### What is required
What number of lines in the data below contain the string "border"? Answer with that number alone.

** Supplied data follows **

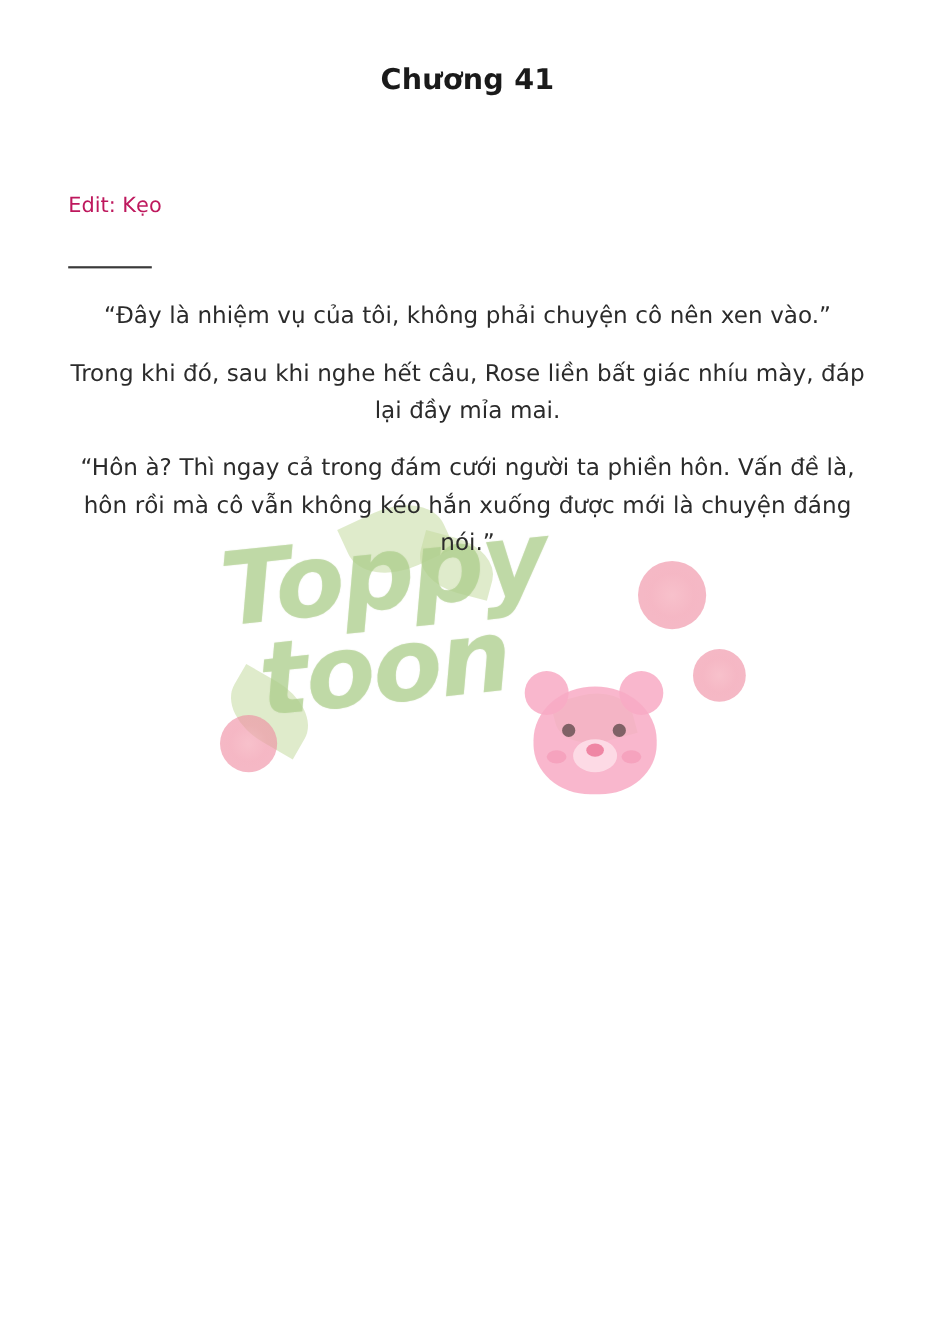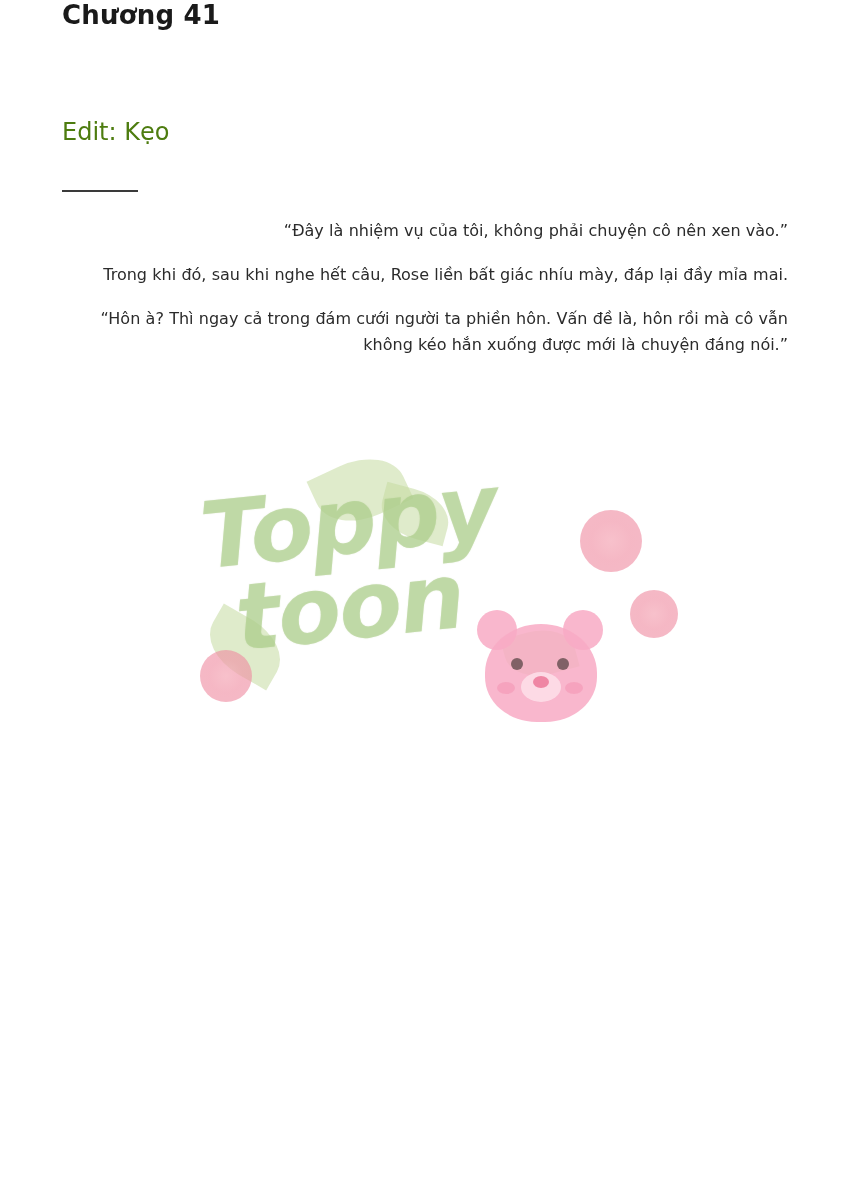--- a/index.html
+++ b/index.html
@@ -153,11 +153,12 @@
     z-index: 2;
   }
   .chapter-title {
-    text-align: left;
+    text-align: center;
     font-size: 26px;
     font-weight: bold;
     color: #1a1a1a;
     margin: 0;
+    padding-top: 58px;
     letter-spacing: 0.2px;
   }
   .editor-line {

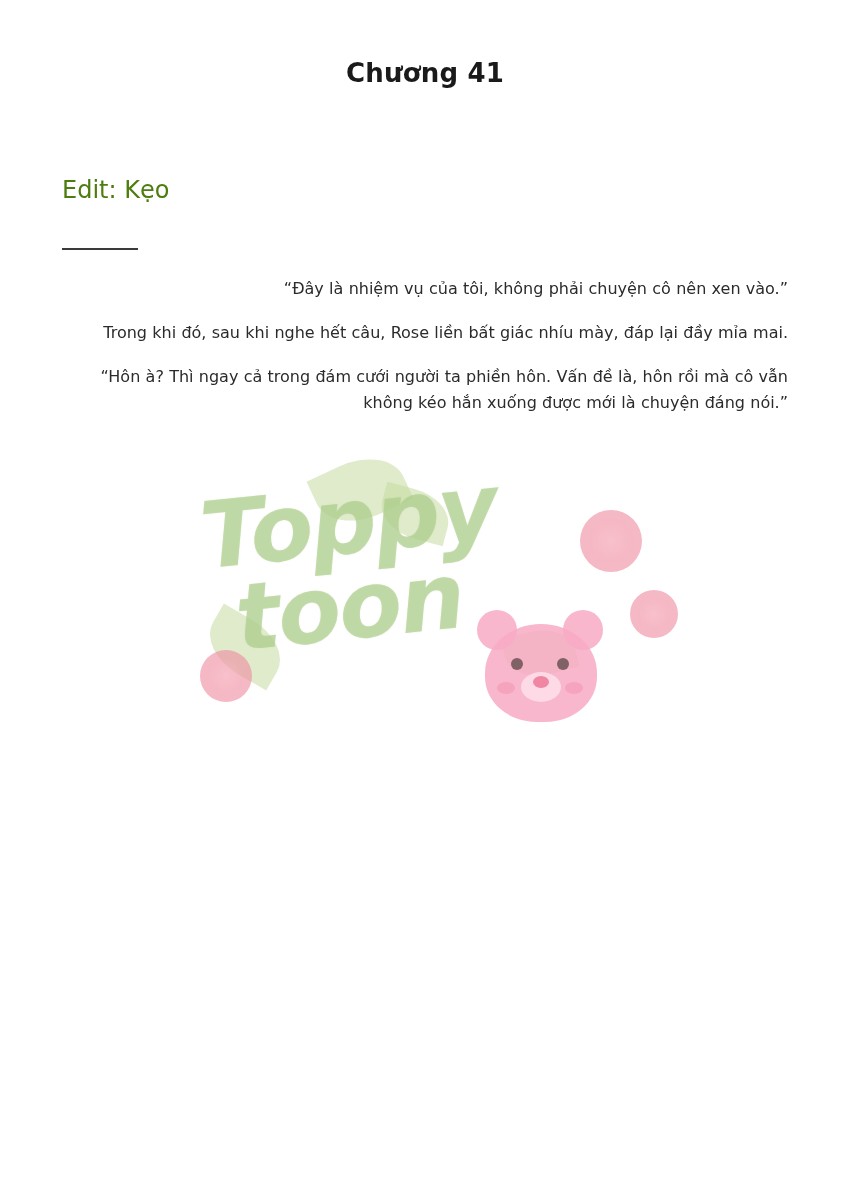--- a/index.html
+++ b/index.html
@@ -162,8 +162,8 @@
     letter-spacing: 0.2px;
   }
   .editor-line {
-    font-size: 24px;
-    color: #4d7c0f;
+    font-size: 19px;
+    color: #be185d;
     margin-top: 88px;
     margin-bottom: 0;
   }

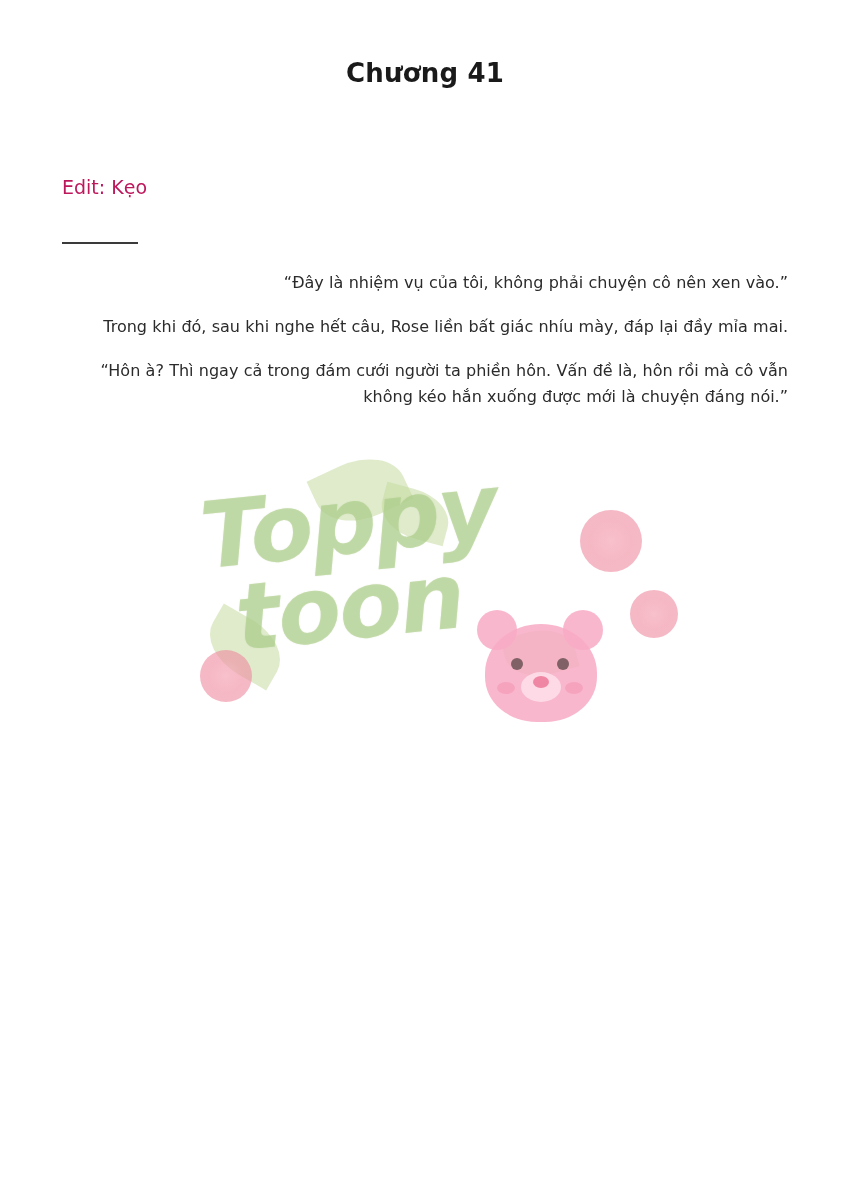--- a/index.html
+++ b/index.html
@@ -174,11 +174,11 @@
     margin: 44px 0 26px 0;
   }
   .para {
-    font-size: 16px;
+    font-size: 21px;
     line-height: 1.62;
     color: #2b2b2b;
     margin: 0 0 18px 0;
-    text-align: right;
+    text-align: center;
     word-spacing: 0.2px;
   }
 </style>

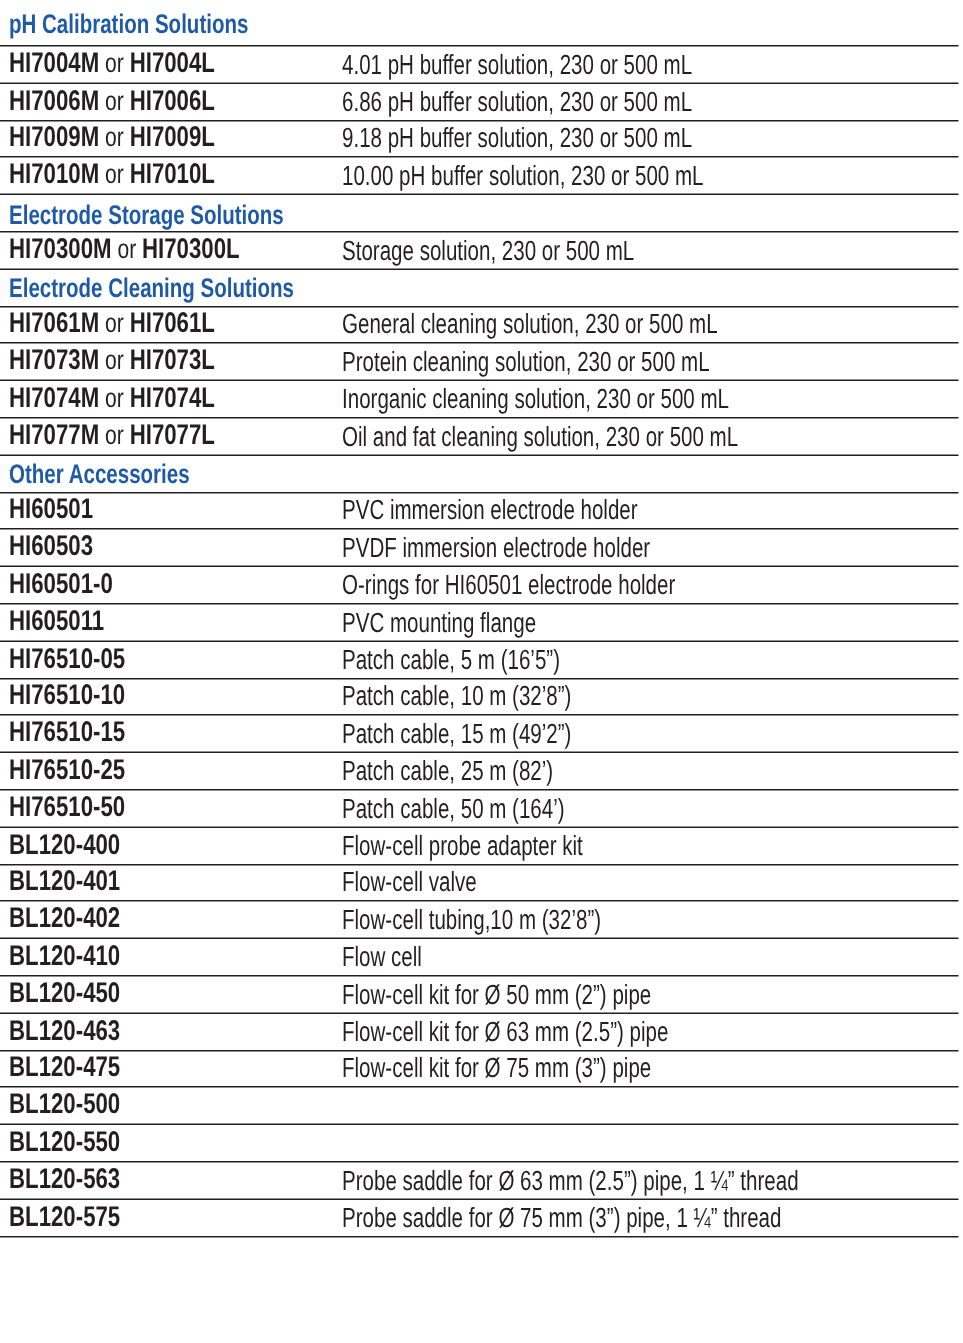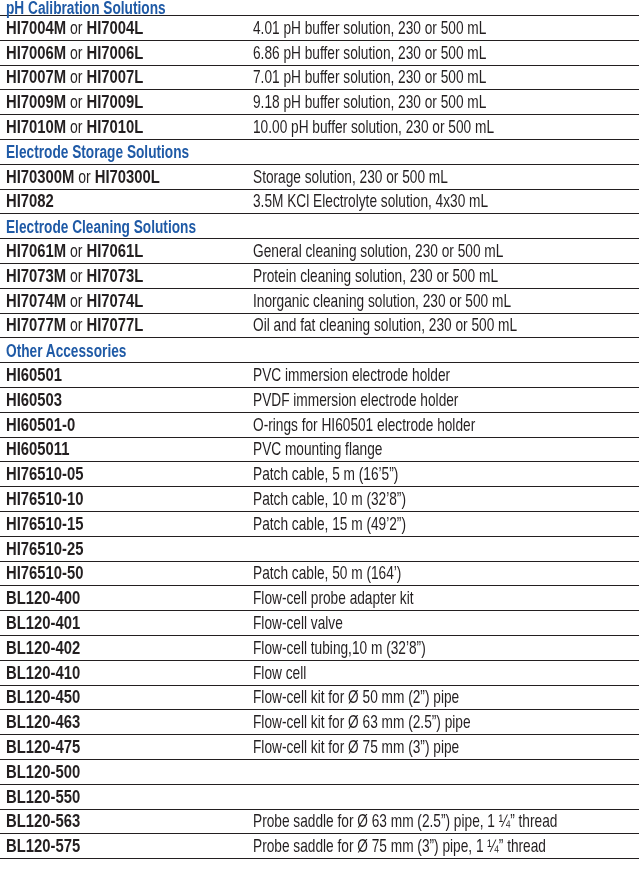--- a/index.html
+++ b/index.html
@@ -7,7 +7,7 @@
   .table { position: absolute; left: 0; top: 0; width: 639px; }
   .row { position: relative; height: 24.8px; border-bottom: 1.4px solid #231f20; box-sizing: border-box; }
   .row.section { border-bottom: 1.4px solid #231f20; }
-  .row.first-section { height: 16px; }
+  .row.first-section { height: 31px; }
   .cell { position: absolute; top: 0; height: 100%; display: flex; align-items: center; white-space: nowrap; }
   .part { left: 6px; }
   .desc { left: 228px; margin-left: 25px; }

** End of Supplied data **

### Expected answer
2